Jacqueline Ulrich, codirectrice et fondatrice de l’agence L’Esprit du Voyage à Fribourg: «Nous prenons tous les risques pour nos clients»

Jacqueline Ulrich, codirectrice et fondatrice de l’agence L’Esprit du Voyage à Fribourg, vit une période doublement difficile en raison de son activité. Elle s’emploie aujourd’hui en priorité à organiser le rapatriement de ses clients coincés autour de la planète. L’agence travaille avec sept collaborateurs, dont deux apprentis. «Ma cofondatrice et moi-même continuons à télétravailler à 100% et nos employés sont au chômage technique, ils font du 20% pour nous aider dans nos tâches. Nous sommes totalement indépendantes, nous n’avons pour le moment droit à rien du tout.»

D’un esprit combatif et positif, la cheffe d’entreprise souligne tout de même une injustice. «De par notre statut, nous prenons tous les risques pour nos clients en ce moment et nous ne touchons rien. Nous ne pourrons pas tenir longtemps, même si nous faisons très attention à nos dépenses. L’Etat doit modifier cette situation anormale.» L’agence de Jacqueline Ulrich réalise 80% de son chiffre d’affaires entre janvier et juin, mais «tout est annulé ou presque», précise-t-elle.

 

Daniel Carlino, patron du restaurant La Différence à La Chaux-de-Fonds: «Il faut que l’Etat paie directement nos factures»

Daniel Carlino est le patron du restaurant La Différence à La Chaux-de-Fonds. Son établissement est fermé mais il a décidé de lutter en lançant l’association Sauvons les entreprises neuchâteloises (SEN), ainsi qu’une pétition en ligne pour que l’Etat paie les frais fixes des indépendants et des PME. A titre personnel, Daniel Carlino est très remonté. «Les réductions d’horaires de travail (RHT) ne sont pas valables pour les patrons et leur famille. Moi, je travaille avec mon fils et nous ne toucherons rien. Pourtant, j’ai perdu 50% de mon chiffre d’affaires depuis janvier et j’ai dû réinjecter mon argent privé pour continuer l’exploitation.» Daniel Carlino considère que les propositions de crédits à 0% sont inutiles et qu’elles ne font que repousser le problème. «Il faut que l’Etat paie directement nos factures et nos charges sociales, sinon on va nous faire crever.»

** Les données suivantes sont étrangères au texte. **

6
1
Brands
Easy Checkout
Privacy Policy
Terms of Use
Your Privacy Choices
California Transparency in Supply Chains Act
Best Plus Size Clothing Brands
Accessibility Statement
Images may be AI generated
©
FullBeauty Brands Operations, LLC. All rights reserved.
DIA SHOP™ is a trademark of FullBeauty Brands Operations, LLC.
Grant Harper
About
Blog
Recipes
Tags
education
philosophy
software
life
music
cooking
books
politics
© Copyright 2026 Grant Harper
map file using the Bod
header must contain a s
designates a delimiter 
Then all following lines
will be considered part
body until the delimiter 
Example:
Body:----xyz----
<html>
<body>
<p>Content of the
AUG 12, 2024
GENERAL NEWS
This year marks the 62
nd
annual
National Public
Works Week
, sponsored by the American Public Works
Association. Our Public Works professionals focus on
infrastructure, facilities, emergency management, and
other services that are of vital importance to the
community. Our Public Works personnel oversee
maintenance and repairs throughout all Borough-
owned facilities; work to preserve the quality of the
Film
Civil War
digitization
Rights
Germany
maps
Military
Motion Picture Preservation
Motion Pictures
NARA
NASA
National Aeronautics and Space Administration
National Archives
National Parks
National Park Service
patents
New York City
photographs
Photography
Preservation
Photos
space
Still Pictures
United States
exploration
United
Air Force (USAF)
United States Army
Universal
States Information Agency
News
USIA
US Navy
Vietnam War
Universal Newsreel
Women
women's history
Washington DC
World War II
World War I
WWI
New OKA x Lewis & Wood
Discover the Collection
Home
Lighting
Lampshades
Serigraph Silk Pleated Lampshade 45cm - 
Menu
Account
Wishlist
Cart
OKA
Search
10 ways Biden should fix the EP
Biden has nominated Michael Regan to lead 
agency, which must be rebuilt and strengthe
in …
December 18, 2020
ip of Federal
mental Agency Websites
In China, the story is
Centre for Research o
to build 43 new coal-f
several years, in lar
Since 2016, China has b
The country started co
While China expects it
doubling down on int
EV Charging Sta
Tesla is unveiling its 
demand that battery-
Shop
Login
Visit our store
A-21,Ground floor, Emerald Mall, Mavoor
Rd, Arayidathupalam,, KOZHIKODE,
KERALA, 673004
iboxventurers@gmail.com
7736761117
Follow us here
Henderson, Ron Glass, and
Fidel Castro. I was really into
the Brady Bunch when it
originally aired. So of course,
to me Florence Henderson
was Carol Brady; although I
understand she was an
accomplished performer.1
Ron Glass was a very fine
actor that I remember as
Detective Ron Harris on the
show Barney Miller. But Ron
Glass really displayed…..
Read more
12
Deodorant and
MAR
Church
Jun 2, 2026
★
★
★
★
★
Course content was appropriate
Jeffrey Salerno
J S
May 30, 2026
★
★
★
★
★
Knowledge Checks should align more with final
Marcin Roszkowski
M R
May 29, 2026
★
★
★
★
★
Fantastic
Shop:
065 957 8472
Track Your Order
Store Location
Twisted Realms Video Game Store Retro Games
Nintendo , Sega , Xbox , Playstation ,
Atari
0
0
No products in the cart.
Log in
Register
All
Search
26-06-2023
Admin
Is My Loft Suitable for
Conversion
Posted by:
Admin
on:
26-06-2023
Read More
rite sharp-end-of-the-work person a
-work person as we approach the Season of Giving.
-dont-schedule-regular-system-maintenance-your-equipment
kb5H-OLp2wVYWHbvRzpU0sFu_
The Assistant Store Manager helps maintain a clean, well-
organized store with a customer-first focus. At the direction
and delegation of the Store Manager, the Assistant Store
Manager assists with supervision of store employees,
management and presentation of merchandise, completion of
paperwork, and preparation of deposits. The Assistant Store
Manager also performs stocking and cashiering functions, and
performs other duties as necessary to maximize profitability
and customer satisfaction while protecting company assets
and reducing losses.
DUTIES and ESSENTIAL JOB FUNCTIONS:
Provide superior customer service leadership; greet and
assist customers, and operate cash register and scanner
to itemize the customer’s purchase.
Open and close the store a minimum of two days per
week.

Les nouvelles aides du Conseil fédéral

Le Conseil fédéral a pris vendredi dernier de nouvelles mesures, en libérant notamment 32 milliards de francs supplémentaires pour le monde du travail, la culture et le sport. Ajoutée aux 10 milliards annoncés il y a une semaine, l’enveloppe totale pour l’économie atteint désormais 42 milliards de francs. Le nouveau paquet prévoit 20 milliards pour que les PME, qui rencontrent des problèmes de liquidités, obtiennent des crédits bancaires. Les montants jusqu’à 500 000 francs seront versés immédiatement par les banques. Ce montant devrait couvrir les besoins de plus de 90% des PME touchées par la pandémie et la Confédération se porte caution. Pour les crédits de plus de 500 000 francs, le cautionnement est assuré à hauteur de 15% par les banques et de 85% par la Confédération.

En ce qui concerne les indépendants, le chômage partiel sera aussi accessible aux associés d’une société à responsabilité limitée (Sàrl) rémunérés, ainsi qu’aux conjoints travaillant dans l’entreprise. Pour ces personnes, une indemnisation forfaitaire maximale de 3320 francs est prévue. Le Conseil fédéral souhaite aussi indemniser les indépendants qui subissent une perte de gain. Une indemnisation est prévue pour celles et ceux qui sont confrontés à un problème de prise en charge des enfants. L’indemnité journalière correspond à 80% du salaire, mais à 196 francs par jour au maximum. La durée d’indemnisation est de dix à trente jours selon les cas.